Flushing it all away

Stinky water has a price.

For Goochland county taxpayers, it may be more than $250,000 every year, in addition to a potential 16 percent utility rate increase for Tuckahoe Creek Service District residents.

In response to numerous water-odor complaints from residents in the TCSD, county officials began regular flushing of the water system on June 13, 2008.

“Everybody knows about our water problem,” said Kathy Maxwell of Kinloch, a subdivision within the TCSD. “Sometimes there are black flecks in the water. It doesn’t smell good.”

Don Charles, director of community development, said the flushing has helped decrease complaints of smelly water, but that the cost of flushing is quickly adding up.

Charles said that during a six-month period, the county flushed approximately 1.5 million gallons of water from Kinloch’s water system at a cost of approximately $35,000, which includes labor and the value of the wasted water.

In addition to Kinloch, Charles said the county also flushes water at two other locations in the TCSD. The utilities department estimates that Goochland flushes between 18 million and 22.5 million gallons of water annually.

Charles said that residents living within the TCSD use, on average, 630,000 gallons of water per day, with roughly 10 percent of that water being lost due to flushing the lines to prevent stagnation.

When the $64 million TCSD project was developed 10 years ago the economy was strong, so the project was created under the assumption that development would continue to increase, Charles said.

“In a perfect world, the developers would have foreseen the economic downturn,” Charles said. “But this is what we have.
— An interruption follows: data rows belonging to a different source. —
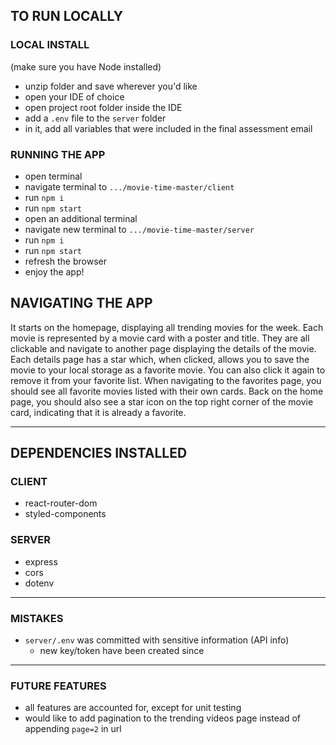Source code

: ## TO RUN LOCALLY ##
### LOCAL INSTALL ###
(make sure you have Node installed)
- unzip folder and save wherever you'd like
- open your IDE of choice
- open project root folder inside the IDE
- add a `.env` file to the `server` folder
- in it, add all variables that were included in the final assessment email
### RUNNING THE APP ###
- open terminal
- navigate terminal to `.../movie-time-master/client`
- run `npm i`
- run `npm start`
- open an additional terminal
- navigate new terminal to `.../movie-time-master/server`
- run `npm i`
- run `npm start`
- refresh the browser
- enjoy the app!

## NAVIGATING THE APP ##
It starts on the homepage, displaying all trending movies for the week.  Each movie is represented by a movie card with a poster and title.  They are all clickable and navigate to another page displaying the details of the movie.  Each details page has a star which, when clicked, allows you to save the movie to your local storage as a favorite movie.  You can also click it again to remove it from your favorite list.  When navigating to the favorites page, you should see all favorite movies listed with their own cards.  Back on the home page, you should also see a star icon on the top right corner of the movie card, indicating that it is already a favorite.

-------------------------------------------------------------------------------------------

## DEPENDENCIES INSTALLED
### CLIENT
- react-router-dom
- styled-components
### SERVER
- express
- cors
- dotenv

-------------------------------------------------------------------------------------------

### MISTAKES
- `server/.env` was committed with sensitive information (API info)
  - new key/token have been created since

-------------------------------------------------------------------------------------------

### FUTURE FEATURES
- all features are accounted for, except for unit testing
- would like to add pagination to the trending videos page instead of appending `page=2` in url
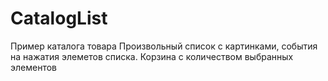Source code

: # CatalogList
Пример каталога товара
Произвольный список с картинками, события на нажатия элеметов списка.
Корзина с количеством выбранных элементов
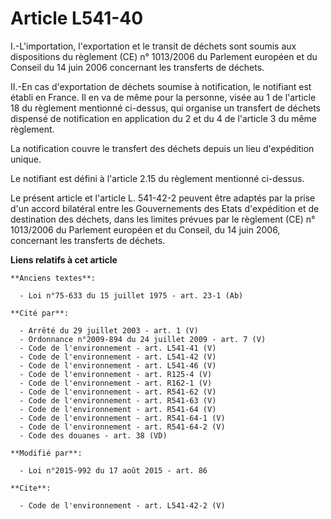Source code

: # Article L541-40

I.-L'importation, l'exportation et le transit de déchets sont soumis aux dispositions du règlement (CE) n° 1013/2006 du
Parlement européen et du Conseil du 14 juin 2006 concernant les transferts de déchets. 

II.-En cas d'exportation de déchets soumise à notification, le notifiant est établi en France. Il en va de même pour la
personne, visée au 1 de l'article 18 du règlement mentionné ci-dessus, qui organise un transfert de déchets dispensé de
notification en application du 2 et du 4 de l'article 3 du même règlement. 

La notification couvre le transfert des déchets depuis un lieu d'expédition unique. 

Le notifiant est défini à l'article 2.15 du règlement mentionné ci-dessus. 

Le présent article et l'article L. 541-42-2 peuvent être adaptés par la prise d'un accord bilatéral entre les Gouvernements
des Etats d'expédition et de destination des déchets, dans les limites prévues par le règlement (CE) n° 1013/2006 du
Parlement européen et du Conseil, du 14 juin 2006, concernant les transferts de déchets.

**Liens relatifs à cet article**

	**Anciens textes**:

	  - Loi n°75-633 du 15 juillet 1975 - art. 23-1 (Ab)

	**Cité par**:

	  - Arrêté du 29 juillet 2003 - art. 1 (V)
	  - Ordonnance n°2009-894 du 24 juillet 2009 - art. 7 (V)
	  - Code de l'environnement - art. L541-41 (V)
	  - Code de l'environnement - art. L541-42 (V)
	  - Code de l'environnement - art. L541-46 (V)
	  - Code de l'environnement - art. R125-4 (V)
	  - Code de l'environnement - art. R162-1 (V)
	  - Code de l'environnement - art. R541-62 (V)
	  - Code de l'environnement - art. R541-63 (V)
	  - Code de l'environnement - art. R541-64 (V)
	  - Code de l'environnement - art. R541-64-1 (V)
	  - Code de l'environnement - art. R541-64-2 (V)
	  - Code des douanes - art. 38 (VD)

	**Modifié par**:

	  - Loi n°2015-992 du 17 août 2015 - art. 86

	**Cite**:

	  - Code de l'environnement - art. L541-42-2 (V)
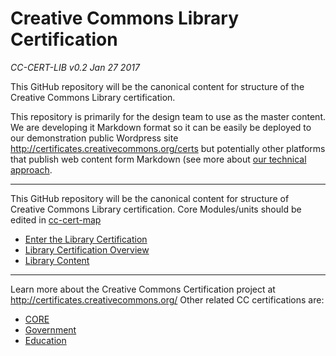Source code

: # Creative Commons Library Certification

*CC-CERT-LIB v0.2 Jan 27 2017*

This GitHub repository will be the canonical content for structure of the Creative Commons Library certification. 

This repository is primarily for the design team to use as the master content. We are developing it Markdown format so it can be easily be deployed to our demonstration public Wordpress site http://certificates.creativecommons.org/certs but potentially other platforms that publish web content form Markdown (see more about [our technical approach](https://certificates.creativecommons.org/category/tech/).

---- 

This GitHub repository will be the canonical content for structure of Creative Commons Library certification. Core Modules/units should be edited in [cc-cert-map](https://github.com/creativecommons/cc-cert-map/)

* [Enter the Library Certification](index.md)
* [Library Certification Overview](overview/index.md)
* [Library Content](contents/index.md)

----

Learn more about the Creative Commons Certification project at http://certificates.creativecommons.org/ Other related CC certifications are:


* [CORE](https://github.com/creativecommons/cc-cert-map/)
* [Government](https://github.com/creativecommons/cc-cert-gov/)
* [Education](https://github.com/creativecommons/cc-cert-edu/)






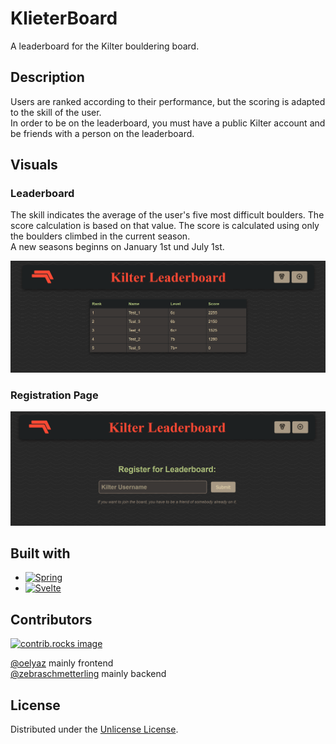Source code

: # KlieterBoard
A leaderboard for the Kilter bouldering board.

## Description

Users are ranked according to their performance, but the scoring is adapted to the skill of the user. <br>
In order to be on the leaderboard, you must have a public Kilter account and be friends with a person on the leaderboard.
## Visuals

### Leaderboard
The skill indicates the average of the user's five most difficult boulders. The score calculation is based on that value. The score is calculated using only the boulders climbed in the current season.
<br> A new seasons beginns on January 1st und July 1st.

![Leaderboard.png](Leaderboard.png)

### Registration Page

![Registration_Page.png](Registration_Page.png)

## Built with
* [![Spring][Spring.io]][Spring-url]
* [![Svelte][Svelte.dev]][Svelte-url]

## Contributors
<a href="https://github.com/oelyaz/klieterboard/graphs/contributors">
  <img src="https://contrib.rocks/image?repo=oelyaz/klieterboard" alt="contrib.rocks image" />
</a>

[@oelyaz](https://github.com/oelyaz) mainly frontend <br>
[@zebraschmetterling](https://github.com/zebraschmetterling) mainly backend 



## License
Distributed under the [Unlicense License](https://unlicense.org).

<!-- LINKS & IMAGES -->
[Spring.io]: https://img.shields.io/badge/SpringBoot-6DB33F?style=for-the-badge&logo=Spring&logoColor=white
[Spring-url]: https://spring.io/
[Svelte.dev]: https://img.shields.io/badge/Svelte-4A4A55?style=for-the-badge&logo=svelte&logoColor=FF3E00
[Svelte-url]: https://svelte.dev/



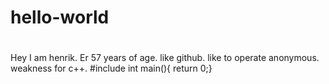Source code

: # hello-world
#
Hey
I am henrik. Er 57 years of age.
like github.
like to operate anonymous.
weakness for c++.
#include <iostream>
int main(){
return 0;}

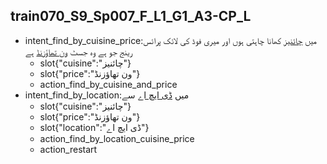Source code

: ## train070_S9_Sp007_F_L1_G1_A3-CP_L
* intent_find_by_cuisine_price:میں [چائنیز](cuisine) کھانا چاہتی ہوں اور میری فوڈ کی لائک پرائس رینج جو ہے وہ جسٹ [ون تھاؤزنڈ](price) ہے
	- slot{"cuisine":"چائنیز"}
	- slot{"price":"ون تھاؤزنڈ"}
	- action_find_by_cuisine_and_price
* intent_find_by_location:میں [ڈی ایچ اے](location) سے
	- slot{"cuisine":"چائنیز"}
	- slot{"price":"ون تھاؤزنڈ"}
	- slot{"location":"ڈی ایچ اے"}
	- action_find_by_location_cuisine_price
	- action_restart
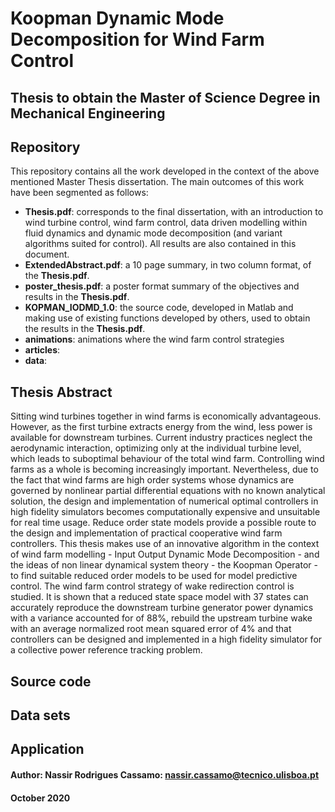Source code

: # Koopman Dynamic Mode Decomposition for Wind Farm Control

## Thesis to obtain the Master of Science Degree in Mechanical Engineering

## Repository
This repository contains all the work developed in the context of the above mentioned Master Thesis dissertation. The main outcomes of this work have been segmented as follows:
* **Thesis.pdf**: corresponds to the final dissertation, with an introduction to wind turbine control, wind farm control, data driven modelling within fluid dynamics and dynamic mode decomposition (and variant algorithms suited for control). All results are also contained in this document.
* **ExtendedAbstract.pdf**: a 10 page summary, in two column format, of the **Thesis.pdf**.
* **poster_thesis.pdf**: a poster format summary of the objectives and results in the **Thesis.pdf**.
* **KOPMAN_IODMD_1.0**: the source code, developed in Matlab and making use of existing functions developed by others, used to obtain the results in the **Thesis.pdf**.
* **animations**: animations where the wind farm control strategies 
* **articles**:
* **data**:


## Thesis Abstract
Sitting wind turbines together in wind farms is economically advantageous. However, as the first turbine extracts energy from the wind, less power is available for downstream turbines. Current industry practices neglect the aerodynamic interaction, optimizing only at the individual turbine level, which leads to suboptimal behaviour of the total wind farm. Controlling wind farms as a whole is becoming increasingly important. Nevertheless, due to the fact that wind farms are high order systems whose dynamics are governed by nonlinear partial differential equations with no known analytical solution, the design and implementation of numerical optimal controllers in high fidelity simulators becomes computationally expensive and unsuitable for real time usage. Reduce order state models provide a possible route to the design and implementation of practical cooperative wind farm controllers. This thesis makes use of an innovative algorithm in the context of wind farm modelling - Input Output Dynamic Mode Decomposition - and the ideas of non linear dynamical system theory - the Koopman Operator - to find suitable reduced order models to be used for model predictive control. The wind farm control strategy of wake redirection control is studied. It is shown that a reduced state space model with 37 states can accurately reproduce the downstream turbine generator power dynamics with a variance accounted for of 88%, rebuild the upstream turbine wake with an average normalized root mean squared error of 4% and that controllers can be designed and implemented in a high fidelity simulator for a collective power reference tracking problem.



## Source code

## Data sets

## Application 

#### Author: Nassir Rodrigues Cassamo: nassir.cassamo@tecnico.ulisboa.pt
#### October 2020




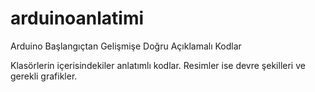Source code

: # arduinoanlatimi
Arduino Başlangıçtan Gelişmişe Doğru Açıklamalı Kodlar

Klasörlerin içerisindekiler anlatımlı kodlar. Resimler ise devre şekilleri ve gerekli grafikler.
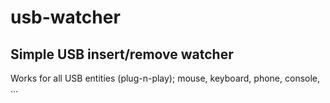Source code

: # usb-watcher
## Simple USB insert/remove watcher
Works for all USB entities (plug-n-play); mouse, keyboard, phone, console, ...
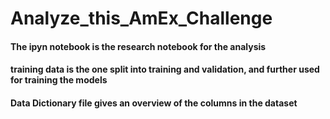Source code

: # Analyze_this_AmEx_Challenge
#### The ipyn notebook is the research notebook for the analysis
#### training data is the one split into training and validation, and further used for training the models
#### Data Dictionary file gives an overview of the columns in the dataset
It’s not anything unfamiliar, it reflects the problems that are happening all over the country.”

But residents within the TCSD are unhappy with the water problems, especially now that the county has considered increasing utility rates as much as 16 percent for those in the TCSD, and three percent county-wide.

Goochland resident Ben Slone is concerned about the legality of such a tax increase.

“The [TCSD] system costs may fall to every county tax payer,” Slone said. “[That ]is not in accordance with the TCSD charter.”

James Eads, District 5 supervisor, said that tax rates must reflect the cost of the bonds issued to build the TCSD.

On Monday, Lane Ramsey, former county administrator, informed the TCSD advisory committee that the Virginia Resources Authority, the agency that issued the bonds to build the TCSD, has been waiting for the county to report its projected rates for the upcoming fiscal year.

“They’ve been waiting since June for us to come to a decision,” Ramsey said.

He later added that in several months the county will owe $3 million to Henrico as part of a utility development contract, but that the county utility fund is insufficient.

“We recommend that the board loan the $3 million from the general fund to the utility fund, to be repaid over a period of seven years,” Ramsey said.

Earlier this year, the board of supervisors approved a transfer of $400,000 from the utility fund to the general fund.

“We’ve had to do a number of things to balance the budget this year,” Ramsey said at the July board meeting.

Slone said the water issue is a constant reminder of the underdevelopment at TCSD.

According Charles, the county purges the lines several times a week by opening up fire hydrants. The county is in the process of building a $35,000 automated flushing system at Kinloch that would operate based on water usage—the more water residents use, the less water will need to be flushed.

“The water will run out and naturally aerate,” Charles said. “The turbidity releases the chlorine, and by the time it runs off its safe [for natural water systems].”

When the automated flushing system is installed, the water will run into the irrigation pond at the Kinloch Golf Club, and be used to water the golf course at no cost to Kinloch.

Although the KGC receives the water at a cost for taxpayers, Charles said the club can not reasonably be asked to pay for the water.

If the flushing system does not work, Kinloch developers may have to re-configure the irrigation system at Kinloch, which would improve the water flow, Charles said.

Charles added that he is confident the flushing stations alone will mitigate the situation.